◆ GIVEN EXERCISE: Extend the blog post about the mayor's N-Judah ride and the Muni transportation bond, starting after its final sentence.

◆ SUPPLIED TEXT:

Got this #Muni themed pillow at Zine Fest today! (at San Francisco County Fair Building)
Tumblr friends: I know this is a longer than normal entry for Tumblr blogs, but the CMS at my blog is totally screwed up and I can’t make direct links to it anymore, so I’m posting here as a backup. Please pardon the longy-ness of the post!
Shocking but true: Mayor Ed Lee will be deigning to ride the N-Judah line, as part of the campaign to pass Proposition A, the $500 billion bond issue for transportation projects in San Francisco. No doubt the Mayor had a trusty staffer to explain just what and where one of San Francisco’s busiest transit lines is located, so when he pulls up in that city-funded car he won’t be late. (Whether the N will be on time for the festivities is yet to be seen).
If you find yourself unclear as to what the bond will fund, or what it is purported to do, do not feel too bad. The campaign committee for this bond issue did not exist until a few weeks ago, and its website did not exist until last week.
If you go to the site and can’t find any information about Saturday’s event, well that’s because you won’t find it there. I was notified of it not by the campaign, but by the SF Transit Rider’s Union via their newsletter. They had a link from the campaign to a Google Doc which had some information about it. So there ya go.
Anyway, the most important thing is that this grand moment in history starts at 10am at Duboce and Church, and presumably ends at 11:30am at Irving and 9th. I would suggest to you, the owners and riders of Muni use this chance if you can to meet up with the Mayor and assorted Supervisors and tell them what your actual experiences, good and bad, are on Muni.
After all some of these people haven’t seen the inside of a Muni vehicle often, for whatever reason. Since it’s rare our leaders mingle amongst The Rest of Us In Public (unless we’re giving money at a fundraiser), this is your chance to put them on the spot.
If there’s a bit of cynicism perceived in this post, you’ve perceived well. That’s because the record of Mayor Lee and his appointed SFMTA board running Muni hasn’t been very good. If you took an informal poll today asking the Actual Riders and Citizens of San Francisco if the SFMTA was doing a great job and should be entrusted with billions of borrowed dollars, I don’t think you’d have a working majority saying so.
Add to this the fact that bonds require a 66% majority to pass, and you can see why the transportation bond is facing a world of pain, just 45 days before an election. One cannot get 66% of San Franciscans to agree on what the weather is like on any given day, so getting 66% to pass a big bond for an embattled agency seems to be tough enough.
Most entities that try to pass a bond spend months, even a year or more to enlist support legally to ensure passage. That was my experience passing bonds in a former life, but don’t take my word for it - go ask the folks who’ve passed trillions in bonds in California for the last 25 years.
That’s what makes this campaign for a bond that is allegedly important to Mayor Lee so strange. The Mayor and his esteemed acolytes seem to think they can do a pole vault over every political reality in Today’s World and get a $500 billion bond passed with no major organization until a week ago, with no significant amount of money in the bank, and with a voting public weary of Muni’s bullshit not inclined right away to say “hey take the money, we trust you!”

◆ DATA LISTING:
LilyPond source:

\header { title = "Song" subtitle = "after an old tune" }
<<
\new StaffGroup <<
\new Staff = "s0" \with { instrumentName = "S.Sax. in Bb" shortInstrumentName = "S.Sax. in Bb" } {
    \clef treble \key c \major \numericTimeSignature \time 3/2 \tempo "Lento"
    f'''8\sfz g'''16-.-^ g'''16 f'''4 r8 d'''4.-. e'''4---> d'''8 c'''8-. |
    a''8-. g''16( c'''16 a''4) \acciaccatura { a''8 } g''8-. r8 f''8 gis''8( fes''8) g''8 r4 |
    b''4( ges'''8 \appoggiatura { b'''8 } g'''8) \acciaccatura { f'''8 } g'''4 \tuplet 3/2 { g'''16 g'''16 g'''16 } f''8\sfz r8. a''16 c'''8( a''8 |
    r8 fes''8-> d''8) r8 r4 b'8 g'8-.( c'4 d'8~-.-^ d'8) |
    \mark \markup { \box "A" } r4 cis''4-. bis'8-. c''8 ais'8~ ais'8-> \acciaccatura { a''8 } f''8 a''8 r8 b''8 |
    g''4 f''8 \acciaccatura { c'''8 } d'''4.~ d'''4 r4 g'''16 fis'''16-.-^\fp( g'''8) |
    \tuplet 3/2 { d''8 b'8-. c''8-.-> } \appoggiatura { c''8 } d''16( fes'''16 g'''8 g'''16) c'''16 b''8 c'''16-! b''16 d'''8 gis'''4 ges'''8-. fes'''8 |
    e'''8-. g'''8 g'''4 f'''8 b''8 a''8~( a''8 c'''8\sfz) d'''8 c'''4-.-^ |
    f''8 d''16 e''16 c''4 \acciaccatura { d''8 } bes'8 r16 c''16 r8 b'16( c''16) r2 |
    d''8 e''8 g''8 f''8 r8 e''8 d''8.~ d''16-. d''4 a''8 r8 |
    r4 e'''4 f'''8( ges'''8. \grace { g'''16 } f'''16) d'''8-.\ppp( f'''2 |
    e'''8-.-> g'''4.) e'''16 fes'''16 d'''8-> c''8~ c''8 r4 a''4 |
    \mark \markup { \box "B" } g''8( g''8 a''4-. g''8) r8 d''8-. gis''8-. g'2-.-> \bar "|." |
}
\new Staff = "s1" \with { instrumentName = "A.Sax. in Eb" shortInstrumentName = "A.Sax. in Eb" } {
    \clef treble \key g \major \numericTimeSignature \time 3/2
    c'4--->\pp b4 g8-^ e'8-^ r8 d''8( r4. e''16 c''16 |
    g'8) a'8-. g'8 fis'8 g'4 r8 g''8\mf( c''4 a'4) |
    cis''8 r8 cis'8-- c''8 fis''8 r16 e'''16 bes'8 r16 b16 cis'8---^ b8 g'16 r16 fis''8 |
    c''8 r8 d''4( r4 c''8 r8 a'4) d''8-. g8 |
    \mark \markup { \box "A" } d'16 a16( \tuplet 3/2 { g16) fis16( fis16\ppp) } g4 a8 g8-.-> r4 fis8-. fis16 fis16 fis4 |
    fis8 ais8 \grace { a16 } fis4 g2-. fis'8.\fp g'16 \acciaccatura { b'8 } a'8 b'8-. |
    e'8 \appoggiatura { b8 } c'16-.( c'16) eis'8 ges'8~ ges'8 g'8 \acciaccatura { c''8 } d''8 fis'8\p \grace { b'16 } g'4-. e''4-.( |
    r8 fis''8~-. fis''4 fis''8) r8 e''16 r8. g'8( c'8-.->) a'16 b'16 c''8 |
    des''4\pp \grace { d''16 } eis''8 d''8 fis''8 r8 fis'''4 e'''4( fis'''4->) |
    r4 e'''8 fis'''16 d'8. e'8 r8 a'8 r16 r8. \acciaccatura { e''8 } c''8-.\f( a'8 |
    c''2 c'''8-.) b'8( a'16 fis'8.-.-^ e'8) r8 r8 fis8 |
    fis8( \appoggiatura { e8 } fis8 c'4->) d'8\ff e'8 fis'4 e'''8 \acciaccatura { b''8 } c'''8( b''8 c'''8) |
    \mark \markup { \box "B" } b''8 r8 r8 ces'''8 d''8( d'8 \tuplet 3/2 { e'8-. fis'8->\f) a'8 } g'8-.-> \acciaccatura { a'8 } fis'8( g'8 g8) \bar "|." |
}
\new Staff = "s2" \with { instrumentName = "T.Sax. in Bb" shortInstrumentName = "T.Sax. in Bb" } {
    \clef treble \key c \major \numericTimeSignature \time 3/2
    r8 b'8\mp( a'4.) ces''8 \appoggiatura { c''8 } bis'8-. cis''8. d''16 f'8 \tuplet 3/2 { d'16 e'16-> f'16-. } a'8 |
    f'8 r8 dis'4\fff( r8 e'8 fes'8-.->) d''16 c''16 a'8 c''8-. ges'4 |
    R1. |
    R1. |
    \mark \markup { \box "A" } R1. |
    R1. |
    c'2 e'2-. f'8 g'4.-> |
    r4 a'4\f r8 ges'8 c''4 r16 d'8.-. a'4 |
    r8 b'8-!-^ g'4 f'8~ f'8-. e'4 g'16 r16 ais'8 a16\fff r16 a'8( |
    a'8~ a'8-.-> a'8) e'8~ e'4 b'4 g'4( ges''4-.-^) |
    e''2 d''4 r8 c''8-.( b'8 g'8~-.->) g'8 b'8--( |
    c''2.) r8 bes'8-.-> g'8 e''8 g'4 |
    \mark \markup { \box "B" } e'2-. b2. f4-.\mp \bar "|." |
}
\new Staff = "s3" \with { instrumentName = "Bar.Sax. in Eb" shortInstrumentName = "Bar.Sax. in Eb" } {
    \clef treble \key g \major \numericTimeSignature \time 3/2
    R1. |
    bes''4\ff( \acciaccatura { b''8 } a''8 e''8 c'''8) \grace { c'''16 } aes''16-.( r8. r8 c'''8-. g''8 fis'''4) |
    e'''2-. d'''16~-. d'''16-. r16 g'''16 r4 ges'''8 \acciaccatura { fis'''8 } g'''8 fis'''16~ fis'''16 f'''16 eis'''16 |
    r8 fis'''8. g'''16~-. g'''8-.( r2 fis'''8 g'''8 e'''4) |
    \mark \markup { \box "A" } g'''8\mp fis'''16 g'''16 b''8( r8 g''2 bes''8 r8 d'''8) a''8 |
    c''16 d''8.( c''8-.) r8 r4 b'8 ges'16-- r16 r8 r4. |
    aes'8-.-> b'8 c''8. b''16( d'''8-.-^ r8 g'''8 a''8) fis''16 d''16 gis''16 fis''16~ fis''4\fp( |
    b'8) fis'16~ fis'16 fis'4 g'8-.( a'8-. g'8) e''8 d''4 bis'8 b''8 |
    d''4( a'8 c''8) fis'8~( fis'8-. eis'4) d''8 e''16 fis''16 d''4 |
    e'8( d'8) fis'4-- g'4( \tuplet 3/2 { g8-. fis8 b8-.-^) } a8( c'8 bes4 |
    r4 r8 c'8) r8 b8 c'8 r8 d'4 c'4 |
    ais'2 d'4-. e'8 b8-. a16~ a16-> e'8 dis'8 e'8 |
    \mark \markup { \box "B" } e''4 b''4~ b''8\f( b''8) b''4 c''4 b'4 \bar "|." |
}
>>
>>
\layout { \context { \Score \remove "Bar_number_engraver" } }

◆ RESULT:
In fact, many of the Mayor’s political allies have funded the wing nut “advisory”* measure to basically say “FU” to anyone without a car, without even so much as a hint of outcry from Our Wonderful Mayor.
It doesn’t come as a surprise to those who watch all things transit in San Francisco, however, because Mayor Lee, in the end, doesn’t care about Muni, or transportation, unless it’s the Central Subway. This is the mayor, after all who time and again insists on illegally parking his city-funded car in bus stops and elsewhere, and gets his tickets erased .
This is a mayor who raised fares and insisted on restoring free parking on Sundays. He did so saying this would help earn support for a vehicle license fee (which would have restored the Schwarzenegger cuts of the 2000s). He later withdrew his support because, well I guess Willie Brown told him too or something..
What does that last little bit of babble mean? It means that as of now Mayor Lee is supporting a bond issue (borrowed money) to pay for infrastructure, but doesn’t support the operating money needed to make those things work. Put it another way - it’s like supporting money to build schools but not pay for the teachers, books, and janitors and whatnots to actually operate them.
Sound stupid? It is.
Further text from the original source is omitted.